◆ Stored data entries
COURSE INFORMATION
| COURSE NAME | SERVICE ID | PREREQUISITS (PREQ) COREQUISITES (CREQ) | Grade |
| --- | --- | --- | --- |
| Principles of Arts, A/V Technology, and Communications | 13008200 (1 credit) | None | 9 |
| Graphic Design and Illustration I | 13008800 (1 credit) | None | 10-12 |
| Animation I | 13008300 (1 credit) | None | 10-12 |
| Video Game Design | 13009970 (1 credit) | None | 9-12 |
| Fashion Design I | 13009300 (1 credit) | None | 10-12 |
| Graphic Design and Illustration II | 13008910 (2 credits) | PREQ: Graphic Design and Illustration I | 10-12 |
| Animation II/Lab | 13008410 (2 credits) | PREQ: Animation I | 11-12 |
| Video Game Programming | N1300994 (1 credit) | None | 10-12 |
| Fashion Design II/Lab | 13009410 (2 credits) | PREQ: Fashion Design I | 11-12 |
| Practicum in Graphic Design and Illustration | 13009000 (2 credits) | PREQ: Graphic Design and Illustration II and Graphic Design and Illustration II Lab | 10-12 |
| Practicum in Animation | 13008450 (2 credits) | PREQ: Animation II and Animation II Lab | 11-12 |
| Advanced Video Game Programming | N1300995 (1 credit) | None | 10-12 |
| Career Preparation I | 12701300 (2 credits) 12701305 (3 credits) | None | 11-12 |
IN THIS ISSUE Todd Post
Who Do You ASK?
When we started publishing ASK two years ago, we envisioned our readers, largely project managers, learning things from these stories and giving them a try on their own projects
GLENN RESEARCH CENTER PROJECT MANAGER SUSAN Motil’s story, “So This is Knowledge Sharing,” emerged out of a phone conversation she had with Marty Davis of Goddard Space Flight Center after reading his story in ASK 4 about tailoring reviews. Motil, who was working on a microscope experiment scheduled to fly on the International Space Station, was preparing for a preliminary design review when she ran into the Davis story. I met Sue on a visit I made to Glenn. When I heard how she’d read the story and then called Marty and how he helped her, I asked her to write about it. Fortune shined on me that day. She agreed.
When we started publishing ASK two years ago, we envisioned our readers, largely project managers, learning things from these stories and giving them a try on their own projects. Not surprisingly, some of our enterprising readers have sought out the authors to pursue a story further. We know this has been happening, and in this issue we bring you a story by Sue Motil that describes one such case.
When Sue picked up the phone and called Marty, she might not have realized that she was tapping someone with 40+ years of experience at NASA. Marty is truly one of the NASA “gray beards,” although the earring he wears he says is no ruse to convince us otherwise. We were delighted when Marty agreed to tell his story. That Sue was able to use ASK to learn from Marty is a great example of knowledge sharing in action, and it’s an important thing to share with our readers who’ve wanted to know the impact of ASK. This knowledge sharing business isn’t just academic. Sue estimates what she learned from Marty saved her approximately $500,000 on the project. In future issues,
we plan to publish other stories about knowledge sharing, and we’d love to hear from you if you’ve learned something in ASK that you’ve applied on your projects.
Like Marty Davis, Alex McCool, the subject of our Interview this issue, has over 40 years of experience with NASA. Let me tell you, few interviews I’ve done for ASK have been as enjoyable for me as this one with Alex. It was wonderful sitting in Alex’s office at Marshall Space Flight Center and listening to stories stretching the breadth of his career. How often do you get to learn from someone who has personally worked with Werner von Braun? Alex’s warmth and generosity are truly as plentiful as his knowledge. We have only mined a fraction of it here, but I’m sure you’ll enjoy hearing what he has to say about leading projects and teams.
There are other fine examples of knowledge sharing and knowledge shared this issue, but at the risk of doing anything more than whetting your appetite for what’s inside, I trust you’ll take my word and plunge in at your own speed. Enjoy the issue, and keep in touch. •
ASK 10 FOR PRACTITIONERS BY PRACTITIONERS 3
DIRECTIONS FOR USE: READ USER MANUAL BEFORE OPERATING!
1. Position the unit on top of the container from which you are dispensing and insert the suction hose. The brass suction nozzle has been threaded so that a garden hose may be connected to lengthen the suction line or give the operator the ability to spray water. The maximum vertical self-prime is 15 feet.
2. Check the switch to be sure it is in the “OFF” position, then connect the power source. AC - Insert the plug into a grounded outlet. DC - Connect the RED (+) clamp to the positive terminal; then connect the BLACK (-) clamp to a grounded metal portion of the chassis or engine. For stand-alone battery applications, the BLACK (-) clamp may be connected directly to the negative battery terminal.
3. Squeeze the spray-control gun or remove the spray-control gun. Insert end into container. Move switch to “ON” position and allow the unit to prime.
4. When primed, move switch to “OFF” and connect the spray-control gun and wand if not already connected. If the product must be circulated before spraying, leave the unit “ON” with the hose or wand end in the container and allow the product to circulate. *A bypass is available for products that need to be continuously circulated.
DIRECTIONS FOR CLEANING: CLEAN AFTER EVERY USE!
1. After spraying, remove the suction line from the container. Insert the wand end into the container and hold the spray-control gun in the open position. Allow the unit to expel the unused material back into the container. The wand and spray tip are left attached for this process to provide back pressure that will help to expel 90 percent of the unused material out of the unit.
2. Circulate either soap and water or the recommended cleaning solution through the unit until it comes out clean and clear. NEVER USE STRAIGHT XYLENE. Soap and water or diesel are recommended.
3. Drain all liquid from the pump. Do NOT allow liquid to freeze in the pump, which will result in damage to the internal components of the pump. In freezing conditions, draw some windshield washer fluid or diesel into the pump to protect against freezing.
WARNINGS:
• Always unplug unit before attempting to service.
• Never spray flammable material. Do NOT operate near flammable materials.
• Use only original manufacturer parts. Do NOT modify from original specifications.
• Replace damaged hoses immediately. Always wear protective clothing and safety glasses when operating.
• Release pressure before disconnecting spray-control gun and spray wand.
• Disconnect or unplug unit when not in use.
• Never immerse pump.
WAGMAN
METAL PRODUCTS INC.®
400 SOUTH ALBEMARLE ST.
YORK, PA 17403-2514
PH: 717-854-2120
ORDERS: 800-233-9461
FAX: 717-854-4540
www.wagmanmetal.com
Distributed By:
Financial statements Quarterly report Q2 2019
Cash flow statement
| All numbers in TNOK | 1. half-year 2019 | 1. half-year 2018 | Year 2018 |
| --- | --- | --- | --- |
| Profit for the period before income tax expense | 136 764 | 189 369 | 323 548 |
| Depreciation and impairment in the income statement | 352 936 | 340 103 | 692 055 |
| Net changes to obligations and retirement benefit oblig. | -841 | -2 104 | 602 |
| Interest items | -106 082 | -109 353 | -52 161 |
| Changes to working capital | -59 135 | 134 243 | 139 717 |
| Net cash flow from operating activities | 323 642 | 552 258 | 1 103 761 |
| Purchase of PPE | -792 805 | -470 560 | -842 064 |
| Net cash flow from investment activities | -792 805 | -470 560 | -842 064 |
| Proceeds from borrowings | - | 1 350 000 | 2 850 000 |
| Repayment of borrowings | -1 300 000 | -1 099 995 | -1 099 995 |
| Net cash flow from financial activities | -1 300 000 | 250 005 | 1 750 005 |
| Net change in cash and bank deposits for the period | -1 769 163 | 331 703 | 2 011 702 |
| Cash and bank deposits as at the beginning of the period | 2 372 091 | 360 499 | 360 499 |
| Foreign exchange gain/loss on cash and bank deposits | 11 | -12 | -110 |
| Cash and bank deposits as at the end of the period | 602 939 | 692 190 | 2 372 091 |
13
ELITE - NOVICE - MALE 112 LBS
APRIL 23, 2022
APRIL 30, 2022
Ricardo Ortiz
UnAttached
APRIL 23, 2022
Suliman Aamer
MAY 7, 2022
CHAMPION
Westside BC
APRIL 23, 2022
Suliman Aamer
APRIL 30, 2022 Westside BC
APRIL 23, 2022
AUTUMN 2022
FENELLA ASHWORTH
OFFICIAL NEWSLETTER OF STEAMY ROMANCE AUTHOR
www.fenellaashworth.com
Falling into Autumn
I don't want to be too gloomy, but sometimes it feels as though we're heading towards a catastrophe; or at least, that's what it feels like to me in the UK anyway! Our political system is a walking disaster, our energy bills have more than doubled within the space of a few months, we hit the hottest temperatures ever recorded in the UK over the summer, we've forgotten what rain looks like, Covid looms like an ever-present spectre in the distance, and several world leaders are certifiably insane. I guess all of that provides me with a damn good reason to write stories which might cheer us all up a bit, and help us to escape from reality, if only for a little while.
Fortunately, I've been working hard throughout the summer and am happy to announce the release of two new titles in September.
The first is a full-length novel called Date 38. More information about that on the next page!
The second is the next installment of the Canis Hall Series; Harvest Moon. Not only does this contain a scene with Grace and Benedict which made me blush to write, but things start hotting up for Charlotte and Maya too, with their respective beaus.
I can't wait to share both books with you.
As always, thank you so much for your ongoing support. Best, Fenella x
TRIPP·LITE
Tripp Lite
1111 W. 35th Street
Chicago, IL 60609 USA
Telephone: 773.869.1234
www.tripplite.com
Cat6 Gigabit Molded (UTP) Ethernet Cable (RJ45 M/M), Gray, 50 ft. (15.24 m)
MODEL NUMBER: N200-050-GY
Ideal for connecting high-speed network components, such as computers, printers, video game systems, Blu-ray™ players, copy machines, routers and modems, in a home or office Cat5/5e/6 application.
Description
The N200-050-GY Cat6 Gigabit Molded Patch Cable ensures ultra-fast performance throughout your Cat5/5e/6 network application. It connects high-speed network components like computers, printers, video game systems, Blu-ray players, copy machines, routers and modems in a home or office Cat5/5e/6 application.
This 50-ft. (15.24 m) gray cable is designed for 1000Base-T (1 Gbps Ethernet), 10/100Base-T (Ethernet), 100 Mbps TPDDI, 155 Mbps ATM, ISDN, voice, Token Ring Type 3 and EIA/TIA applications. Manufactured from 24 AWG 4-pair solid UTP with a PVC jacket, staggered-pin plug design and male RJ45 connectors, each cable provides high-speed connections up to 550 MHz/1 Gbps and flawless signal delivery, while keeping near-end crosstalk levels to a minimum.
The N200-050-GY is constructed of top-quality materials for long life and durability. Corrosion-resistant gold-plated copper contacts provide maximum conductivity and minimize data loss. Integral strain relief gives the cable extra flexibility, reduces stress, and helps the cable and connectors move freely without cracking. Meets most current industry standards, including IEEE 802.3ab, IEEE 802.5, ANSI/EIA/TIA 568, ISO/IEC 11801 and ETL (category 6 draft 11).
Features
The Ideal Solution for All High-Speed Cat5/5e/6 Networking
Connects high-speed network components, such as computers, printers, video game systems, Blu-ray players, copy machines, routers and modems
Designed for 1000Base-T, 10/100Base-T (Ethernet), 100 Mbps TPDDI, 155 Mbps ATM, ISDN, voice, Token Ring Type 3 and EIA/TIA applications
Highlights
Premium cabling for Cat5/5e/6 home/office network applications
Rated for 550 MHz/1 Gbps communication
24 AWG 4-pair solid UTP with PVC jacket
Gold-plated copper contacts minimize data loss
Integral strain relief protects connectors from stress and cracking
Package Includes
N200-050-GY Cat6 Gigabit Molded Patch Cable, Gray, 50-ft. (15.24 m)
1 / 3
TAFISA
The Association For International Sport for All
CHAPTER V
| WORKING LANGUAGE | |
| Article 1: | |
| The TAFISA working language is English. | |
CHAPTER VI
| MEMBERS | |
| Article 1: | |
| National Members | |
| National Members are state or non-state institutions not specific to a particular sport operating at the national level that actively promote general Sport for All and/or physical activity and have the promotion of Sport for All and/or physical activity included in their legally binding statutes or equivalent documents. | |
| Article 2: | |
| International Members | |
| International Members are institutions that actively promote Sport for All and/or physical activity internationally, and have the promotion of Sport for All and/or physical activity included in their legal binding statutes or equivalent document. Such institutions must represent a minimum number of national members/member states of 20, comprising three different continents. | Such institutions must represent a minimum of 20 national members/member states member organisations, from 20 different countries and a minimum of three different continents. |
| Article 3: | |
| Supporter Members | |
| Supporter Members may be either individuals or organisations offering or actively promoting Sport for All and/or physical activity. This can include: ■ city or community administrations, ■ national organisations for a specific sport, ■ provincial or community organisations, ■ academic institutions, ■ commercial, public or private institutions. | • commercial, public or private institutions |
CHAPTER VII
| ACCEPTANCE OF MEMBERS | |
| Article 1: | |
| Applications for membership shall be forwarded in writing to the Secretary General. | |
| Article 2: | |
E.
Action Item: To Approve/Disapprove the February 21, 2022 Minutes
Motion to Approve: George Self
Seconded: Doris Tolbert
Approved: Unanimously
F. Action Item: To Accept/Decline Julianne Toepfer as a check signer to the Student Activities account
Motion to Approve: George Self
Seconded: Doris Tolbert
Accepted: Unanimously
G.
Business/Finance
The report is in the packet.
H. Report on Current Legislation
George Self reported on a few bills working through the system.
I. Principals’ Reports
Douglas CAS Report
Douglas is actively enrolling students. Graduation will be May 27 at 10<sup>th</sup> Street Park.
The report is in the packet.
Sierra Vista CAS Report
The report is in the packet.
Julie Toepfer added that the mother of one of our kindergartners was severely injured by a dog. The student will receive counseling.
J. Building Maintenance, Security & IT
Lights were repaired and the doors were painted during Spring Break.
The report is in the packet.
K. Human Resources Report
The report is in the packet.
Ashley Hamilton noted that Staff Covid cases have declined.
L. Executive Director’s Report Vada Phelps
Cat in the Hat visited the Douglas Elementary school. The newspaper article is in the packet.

◆ EXERCISE DIRECTIONS
Please retype the top of the data exactly, down to and including the line that holds "13009300 (1 credit) | None | 10-12 |", and nothing further.

◆ EXERCISE SOLUTION
COURSE INFORMATION
| COURSE NAME | SERVICE ID | PREREQUISITS (PREQ) COREQUISITES (CREQ) | Grade |
| --- | --- | --- | --- |
| Principles of Arts, A/V Technology, and Communications | 13008200 (1 credit) | None | 9 |
| Graphic Design and Illustration I | 13008800 (1 credit) | None | 10-12 |
| Animation I | 13008300 (1 credit) | None | 10-12 |
| Video Game Design | 13009970 (1 credit) | None | 9-12 |
| Fashion Design I | 13009300 (1 credit) | None | 10-12 |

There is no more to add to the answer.